El impacto económico del devastador «Doblete Sísmico» (Dos terremotos consecutivos de magnitud 7,2 y 7,5 con apenas 39 segundos de diferencia) que acaba de sacudir a Venezuela es sumamente crítico. Este desastre natural ha golpeado al país en un momento de extrema vulnerabilidad financiera, actuando como un severo acelerador de las tensiones económicas preexistentes.
A continuación, se detallan las primeras estimaciones y las principales áreas de impacto económico:
– 1. Costo de Daños Materiales y Reconstrucción:
– Pérdidas superiores a los 10.000 millones de dólares: Las primeras estimaciones de firmas aseguradoras y analistas internacionales sitúan el costo de los daños a la infraestructura por encima de esta cifra.
Infraestructura colapsada: Se reporta destrucción masiva de edificaciones residenciales y comerciales (particularmente en zonas como El Junquito y el litoral de La Guaira), así como daños severos en autopistas, carreteras y redes de servicios públicos (agua y electricidad), lo que paraliza la logística interna.
– 2. Impacto en la Industria Petrolera y Energética:
-Parálisis de exportaciones: El sismo ha dejado al país prácticamente aislado y sin capacidad logística inmediata para sostener el funcionamiento interno ni para mantener el ritmo de exportación de crudo, que es la principal fuente de ingresos de divisas del Estado.
– Sector Eléctrico: La caída parcial del suministro eléctrico afectó gravemente los centros urbanos y las operaciones comerciales, forzando la búsqueda urgente de acuerdos con empresas extranjeras para la recuperación del sistema.
– 3. El Contexto de la Deuda Externa y el Vínculo con el FMI
Deuda del 200% del PIB: Apenas horas antes del desastre, se conoció que la deuda total acumulada de Venezuela (entre bonos soberanos, intereses vencidos, arbitrajes, compromisos con China/Rusia y facturas pendientes a petroleras) alcanzó los 240.000 millones de dólares, superando el 200% del Producto Interno Bruto.
Nuevo marco de reestructuración: Las consecuencias del terremoto obligan a reconfigurar por completo las hipótesis macroeconómicas de la propuesta de reestructuración de deuda que el gobierno presentaba a fondos acreedores (como Fidelity, Greylock y T. Rowe Price).
Uso de fondos de emergencia: Ante la emergencia humanitaria, el país ha tenido que recurrir de inmediato al uso de 200 millones de dólares que mantenía en el Fondo Monetario Internacional (FMI), mientras este y otros organismos evalúan el envío de paquetes de asistencia financiera urgente.
– 4. Continuidad del Sector Privado y Multinacionales:
Telecomunicaciones y Banca bajo estrés: Compañías con presencia internacional (como Telefónica, BBVA y Mapre) activaron de inmediato sus planes de contingencia.
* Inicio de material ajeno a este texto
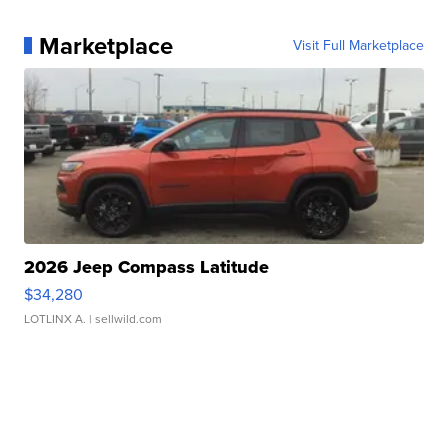
Marketplace
Visit Full Marketplace
2026 Jeep Compass Latitude
$34,280
LOTLINX A.
| sellwild.com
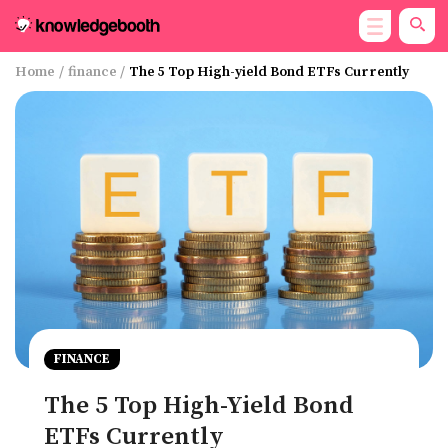
Home
/
finance
/
The 5 Top High-yield Bond ETFs Currently
FINANCE
The 5 Top High-Yield Bond
ETFs Currently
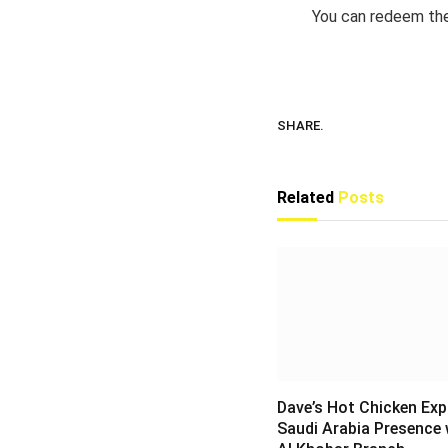
You can redeem the
SHARE.
Related
Posts
Dave’s Hot Chicken Ex
Saudi Arabia Presence 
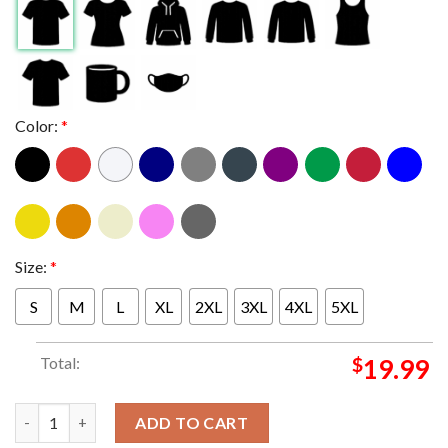
Color:
*
Size:
*
S
M
L
XL
2XL
3XL
4XL
5XL
Total:
$
19.99
Linkin Park Grand Rapids 2025 Van Andel Arena MI On May 1st 
ADD TO CART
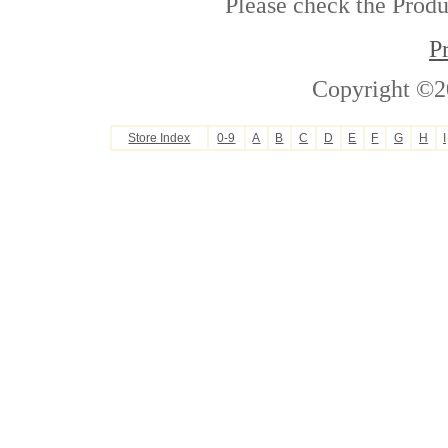
Please check the Produc
P
Copyright ©2
Store Index
0-9
A
B
C
D
E
F
G
H
I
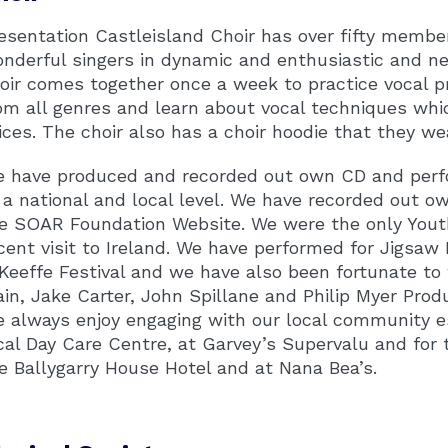
esentation Castleisland Choir has over fifty member
nderful singers in dynamic and enthusiastic and
oir comes together once a week to practice vocal 
om all genres and learn about vocal techniques wh
ices. The choir also has a choir hoodie that they we
 have produced and recorded out own CD and perf
 a national and local level. We have recorded out o
e SOAR Foundation Website. We were the only Youth 
cent visit to Ireland. We have performed for Jigsaw 
Keeffe Festival and we have also been fortunate to 
ain, Jake Carter, John Spillane and Philip Myer Produ
 always enjoy engaging with our local community e
cal Day Care Centre, at Garvey’s Supervalu and for 
e Ballygarry House Hotel and at Nana Bea’s.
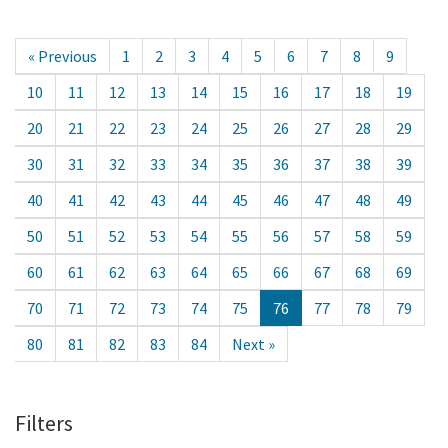
« Previous
1
2
3
4
5
6
7
8
9
10
11
12
13
14
15
16
17
18
19
20
21
22
23
24
25
26
27
28
29
30
31
32
33
34
35
36
37
38
39
40
41
42
43
44
45
46
47
48
49
50
51
52
53
54
55
56
57
58
59
60
61
62
63
64
65
66
67
68
69
70
71
72
73
74
75
76
77
78
79
80
81
82
83
84
Next »
Filters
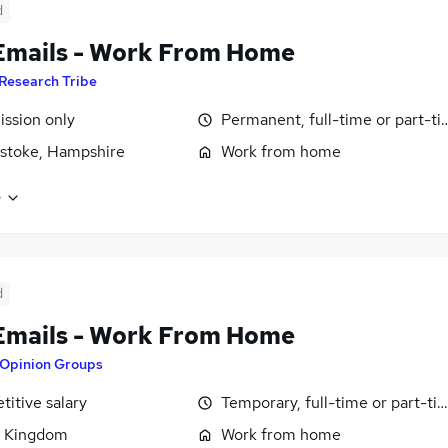
d
Emails - Work From Home
Research Tribe
ssion only
Permanent, full-time or part-t
stoke, Hampshire
Work from home
e
d
Emails - Work From Home
Opinion Groups
itive salary
Temporary, full-time or part-ti
d Kingdom
Work from home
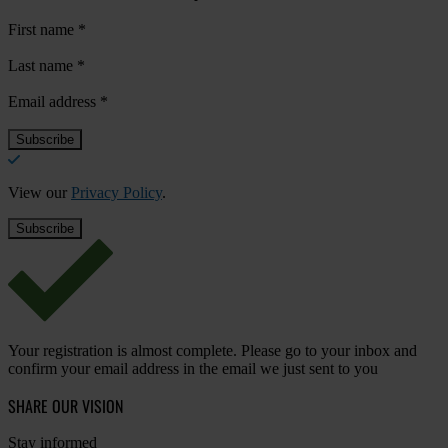
First name
*
Last name
*
Email address
*
View our
Privacy Policy
.
Your registration is almost complete. Please go to your inbox and
confirm your email address in the email we just sent to you
SHARE OUR VISION
Stay informed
Las redes de telecomunicaciones sufrieron incidencias severas por el aumento del tráfico y los cortes de luz, aunque los sistemas críticos de la banca digital han permitido mantener cierta operatividad de pagos.
Comercio y Turismo paralizados: Las principales cadenas de *retail* y tiendas de franquicias comerciales en Caracas han tenido que cerrar temporalmente por prevención. Por su parte, la infraestructura hotelera (como las cadenas Meliá e Hesperia) ha reportado daños menores y está sirviendo en gran medida como espacios de apoyo logístico y coordinación humanitaria.
El doble terremoto no ha creado nuevas debilidades, sino que ha expuesto con crudeza la profunda falla de mantenimiento estructural en servicios públicos y la limitada capacidad financiera del Estado para absorber desastres de esta magnitud sin un masivo respaldo e inyección de capital internacional.